Partners on the project included The Todd Valley Wetland Foundation, Nebraska Environmental Trust, USDA Natural Resources Conservation Service, Ducks Unlimited, Pheasants Forever, U.S. Fish and Wildlife Service, the Nebraska Game and Parks Commission, and local citizens and landowners.
The WMAs comprehensive wetland management plan included creating dikes, installing new or improving irrigation wells for pumping, and water control structures for managing water levels. The wetland has become an attraction to many species of ducks, geese, migrating shorebirds, rare species such as least bittern, and threatened and endangered species like Bald Eagle, Peregrine Falcon and, most recently, the whooping cranes.
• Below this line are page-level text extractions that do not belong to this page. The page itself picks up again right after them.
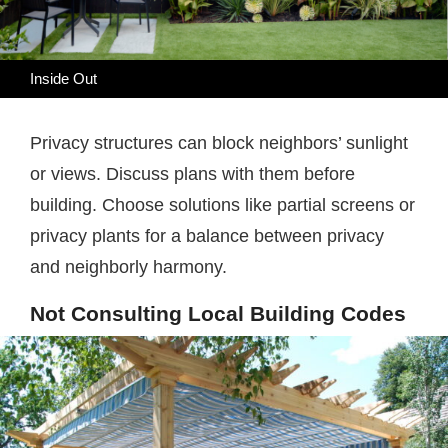
Inside Out
Privacy structures can block neighbors’ sunlight
or views. Discuss plans with them before
building. Choose solutions like partial screens or
privacy plants for a balance between privacy
and neighborly harmony.
Not Consulting Local Building Codes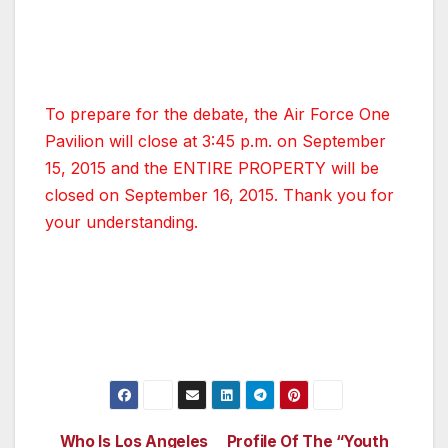
public and cannot be purchased. More
information about the live broadcast on CNN
will be coming out shortly.
To prepare for the debate, the Air Force One
Pavilion will close at 3:45 p.m. on September
15, 2015 and the ENTIRE PROPERTY will be
closed on September 16, 2015. Thank you for
your understanding.
Who Is Los Angeles
Profile Of The “Youth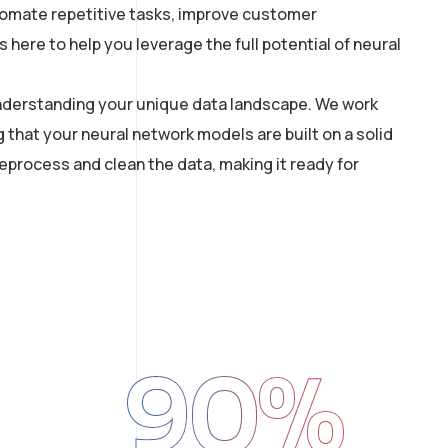
utomate repetitive tasks, improve customer
here to help you leverage the full potential of neural
 understanding your unique data landscape. We work
g that your neural network models are built on a solid
process and clean the data, making it ready for
90
%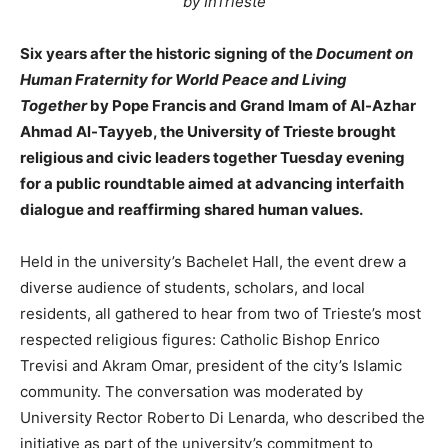
by InTrieste
Six years after the historic signing of the
Document on
Human Fraternity for World Peace and Living
Together
by Pope Francis and Grand Imam of Al-Azhar
Ahmad Al-Tayyeb, the University of Trieste brought
religious and civic leaders together Tuesday evening
for a public roundtable aimed at advancing interfaith
dialogue and reaffirming shared human values.
Held in the university’s Bachelet Hall, the event drew a
diverse audience of students, scholars, and local
residents, all gathered to hear from two of Trieste’s most
respected religious figures: Catholic Bishop Enrico
Trevisi and Akram Omar, president of the city’s Islamic
community. The conversation was moderated by
University Rector Roberto Di Lenarda, who described the
initiative as part of the university’s commitment to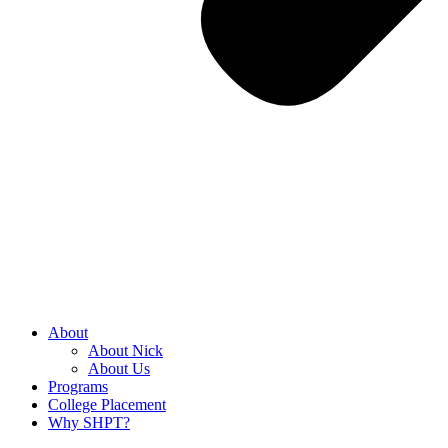
About
About Nick
About Us
Programs
College Placement
Why SHPT?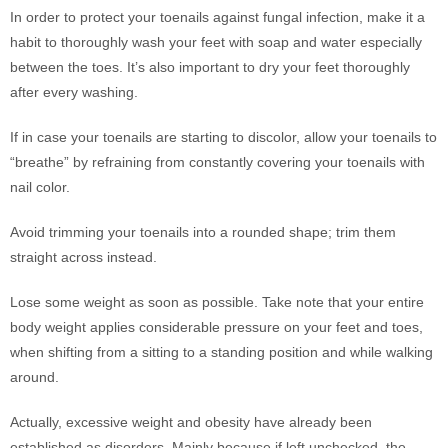
In order to protect your toenails against fungal infection, make it a
habit to thoroughly wash your feet with soap and water especially
between the toes. It’s also important to dry your feet thoroughly
after every washing.
If in case your toenails are starting to discolor, allow your toenails to
“breathe” by refraining from constantly covering your toenails with
nail color.
Avoid trimming your toenails into a rounded shape; trim them
straight across instead.
Lose some weight as soon as possible. Take note that your entire
body weight applies considerable pressure on your feet and toes,
when shifting from a sitting to a standing position and while walking
around.
Actually, excessive weight and obesity have already been
established as disorders. Mainly because if left unchecked, the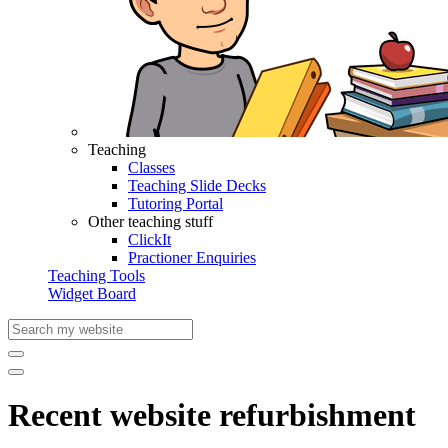
Teaching
Classes
Teaching Slide Decks
Tutoring Portal
Other teaching stuff
ClickIt
Practioner Enquiries
Teaching Tools
Widget Board
Recent website refurbishment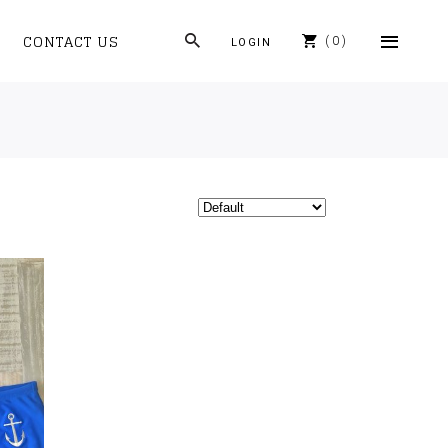
CONTACT US
0
LOGIN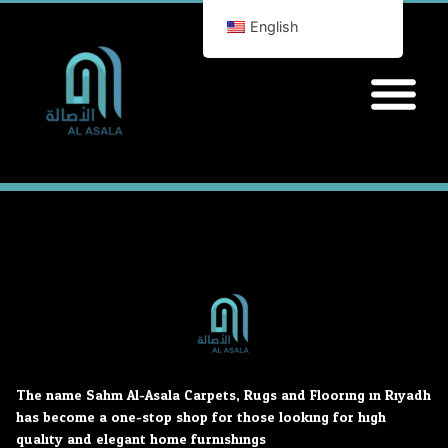
English
The name Sahm Al-Asala Carpets, Rugs and Flooring in Riyadh
has become a one-stop shop for those looking for high
quality and elegant home furnishings.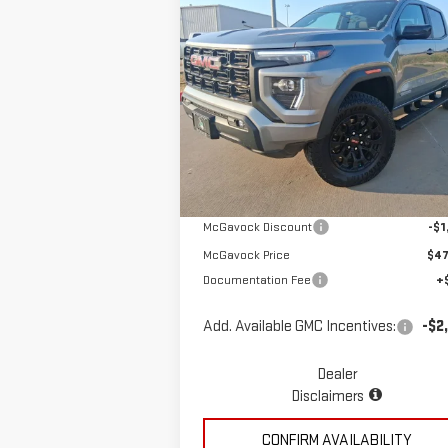
Compare Vehicle
$48,196
NEW
2026
GMC CANYON
MCGAVOCK PRICE
ELEVATION
Special Offer
VIN:
1GTP2BEK2T1101229
Stock:
MP29CY
Less
Model:
T4C43
Ext.
Courtesy Transportation Unit
MSRP:
$49
McGavock Discount
-$1
McGavock Price
$47
Documentation Fee
+
Add. Available GMC Incentives:
-$2
Dealer
Disclaimers
CONFIRM AVAILABILITY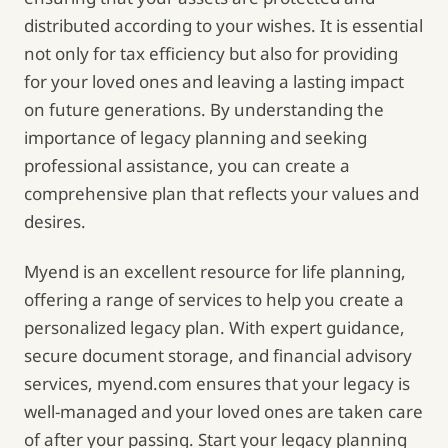
distributed according to your wishes. It is essential
not only for tax efficiency but also for providing
for your loved ones and leaving a lasting impact
on future generations. By understanding the
importance of legacy planning and seeking
professional assistance, you can create a
comprehensive plan that reflects your values and
desires.
Myend is an excellent resource for life planning,
offering a range of services to help you create a
personalized legacy plan. With expert guidance,
secure document storage, and financial advisory
services, myend.com ensures that your legacy is
well-managed and your loved ones are taken care
of after your passing. Start your legacy planning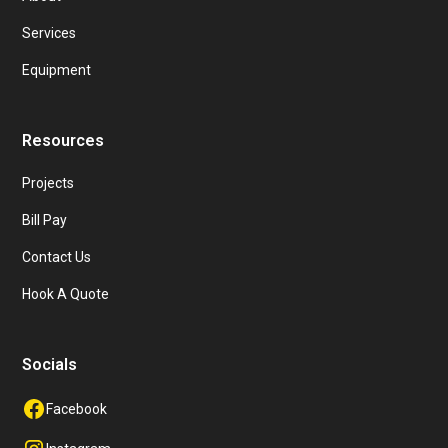
Services
Equipment
Resources
Projects
Bill Pay
Contact Us
Hook A Quote
Socials
Facebook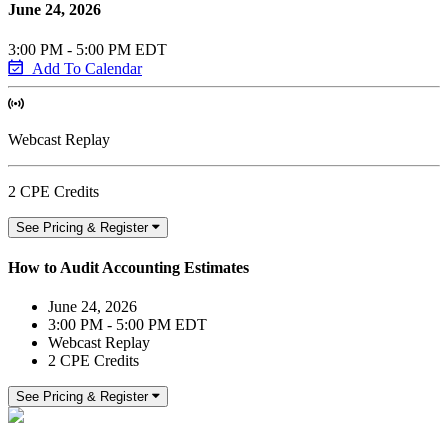
June 24, 2026
3:00 PM - 5:00 PM EDT
Add To Calendar
Webcast Replay
2 CPE Credits
See Pricing & Register
How to Audit Accounting Estimates
June 24, 2026
3:00 PM - 5:00 PM EDT
Webcast Replay
2 CPE Credits
See Pricing & Register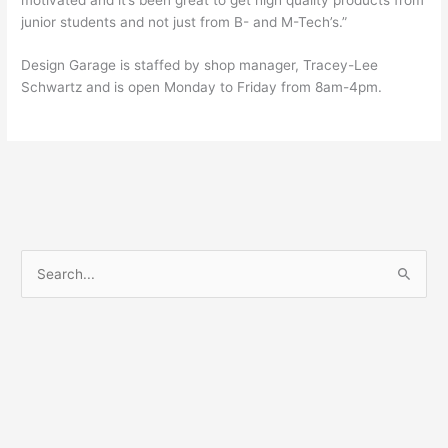
junior students and not just from B- and M-Tech’s.”
Design Garage is staffed by shop manager, Tracey-Lee
Schwartz and is open Monday to Friday from 8am-4pm.
S
e
a
r
c
h
f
During the crane's time at the WMA, about 300 people visited to view the birds, many seeing whooping cranes for the first time. Commission staff furthered its education goals by providing information and education to many of the visitors.
Warren learned about moist-soil management from expert advisers, such as NGPC staff members Ted LaGrange and Randy Stutheit.
"He researched literature and publications, as well as attended workshops and meetings to learn even more about wetland management," Denton said. "But much of what he's learned has been through adaptive management with different wetland manipulation techniques."
In the last 20 years of management of the area, Warren has rotated pumping efforts in 10 individual wetland cells in 640 acres of wetlands. He established shallow water habitat for waterfowl for both the fall and spring migrations through techniques that included spraying, disking, haying, mowing and grazing.